REQUIREMENT ->
Extract all lines from the data beneath that include the word "right".

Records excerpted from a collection
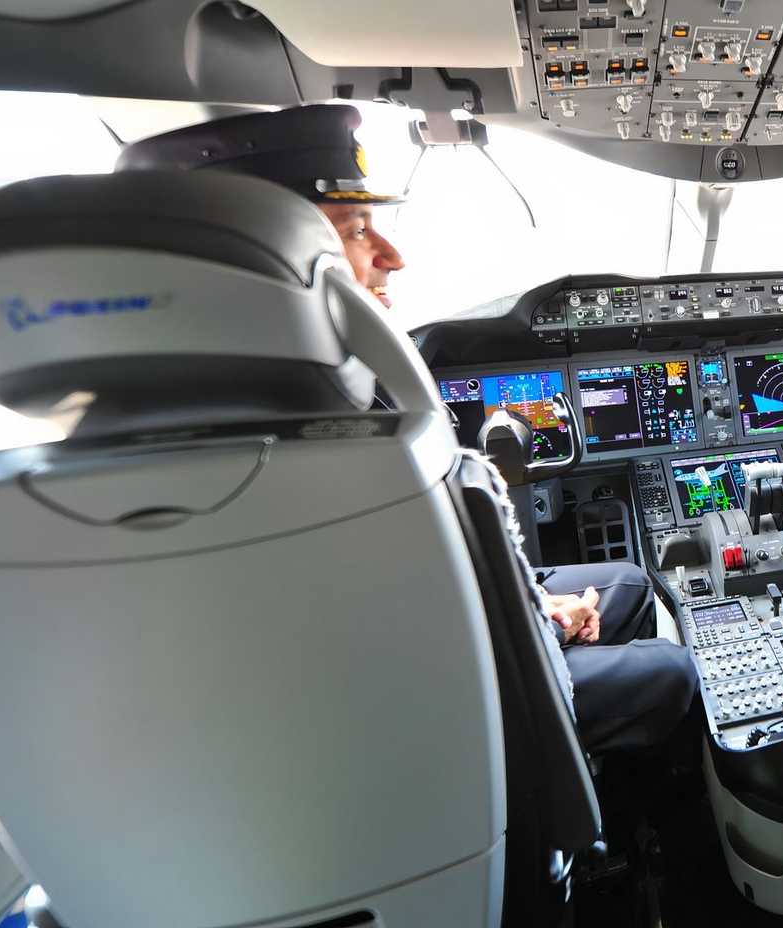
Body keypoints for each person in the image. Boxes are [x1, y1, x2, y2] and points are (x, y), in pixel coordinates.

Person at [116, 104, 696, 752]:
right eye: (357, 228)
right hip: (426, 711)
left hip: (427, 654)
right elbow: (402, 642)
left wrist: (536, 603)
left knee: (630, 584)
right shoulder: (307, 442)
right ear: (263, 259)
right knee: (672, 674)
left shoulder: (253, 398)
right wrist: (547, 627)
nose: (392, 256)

OUTPUT FOR THIS EXERCISE ->
right eye: (357, 228)
right hip: (426, 711)
right elbow: (402, 642)
right shoulder: (307, 442)
right ear: (263, 259)
right knee: (672, 674)
right wrist: (547, 627)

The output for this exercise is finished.